Question 5: Does one reading frame appear more conserved than the other two? (see answer) Use this reading frame from now on.
-
Notice how the reading frame is interrupted between positions 1980 and 2000 by two insertions in the sequence of Muraenolepis marmorata. This means that both insertions would have had to evolve at the same time, otherwise the change of the reading frame would have affected the entire rest of the protein in Muraenolepis marmorata, for the time between the first and the second insertion event. A more likely explanation may be that only a single insertion occurred and that the other is an artifact resulting from misalignment.
-
Select the region from position 1981 to 1998, again by clicking in the ruler above the alignment. Click on "Realign selected block" in AliView's "Align" menu. This should result in an alternative alignment of the region, with only a single insertion from position 1989 to position 1991.
-
The precise location of the insertion may still be a bit ambiguous. Therefore, cut out the six base pairs from position 1987 to position 1992. To do so, select these six base pairs by clicking in the ruler above the alignment, and choose "Delete selected" from AliView's "Edit" menu.
-
Also remove the regions with many gaps at the end and the beginning of the alignment. Obviously, these gaps do not result from insertions or deletions, but from missing data. At the end of the alignment, trim all positions after (and including) position 2998. At the beginning of the alignment, trim all positions before (and including) position 1629. The alignment should then start with a codon that is "GGT" or "GGC" for most species, and it should end with a codon that is "AAA" or "AAG" for most species. It should also include not a single stop codon anymore. Verify if this is the case by again clicking on the sigma-sign icon at the center of the tool bar.
-
Save the alignment in Fasta, Phylip, and Nexus format. Use the names
rag1_filtered.fasta
,rag1_filtered.phy
, andrag1_filtered.nex
. These will be used again in tutorial Substitution Model Selection.
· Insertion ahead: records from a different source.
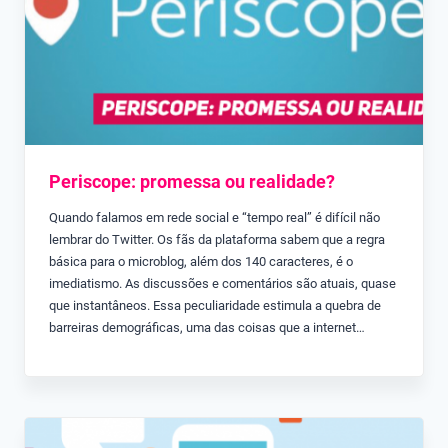
Periscope: promessa ou realidade?
Quando falamos em rede social e “tempo real” é difícil não
lembrar do Twitter. Os fãs da plataforma sabem que a regra
básica para o microblog, além dos 140 caracteres, é o
imediatismo. As discussões e comentários são atuais, quase
que instantâneos. Essa peculiaridade estimula a quebra de
barreiras demográficas, uma das coisas que a internet…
- Question 1: As specified directly above the first gray box and also near the end of the page, the accurate but comparatively slow "L-INS-i" algorithm for local alignment with the Smith-Waterman algorithm was used.
- Question 2: The alignment in file
16s_aln.fasta
should be 1,839 bp long while that in file16s_op2_aln.fasta
should be slightly shorter with 1,832 bp. This is to be expected when the penalty for gap openings is increased.
- Question 3: More indels were inferred in file
16s_aln.fasta
compared to file16s_op2_aln.fasta
. In both versions, this part of the alignment appears to be unreliable.
- Question 4: Even after realigning, I would consider the region between positions 1,020 and 1,040 unreliably aligned even though it looks better afterwards.
- Question 5: Yes, while only a single stop codon is found with the first reading frame, 892 and 1,214 stop codons should be detected with the second and third reading frames, respectively.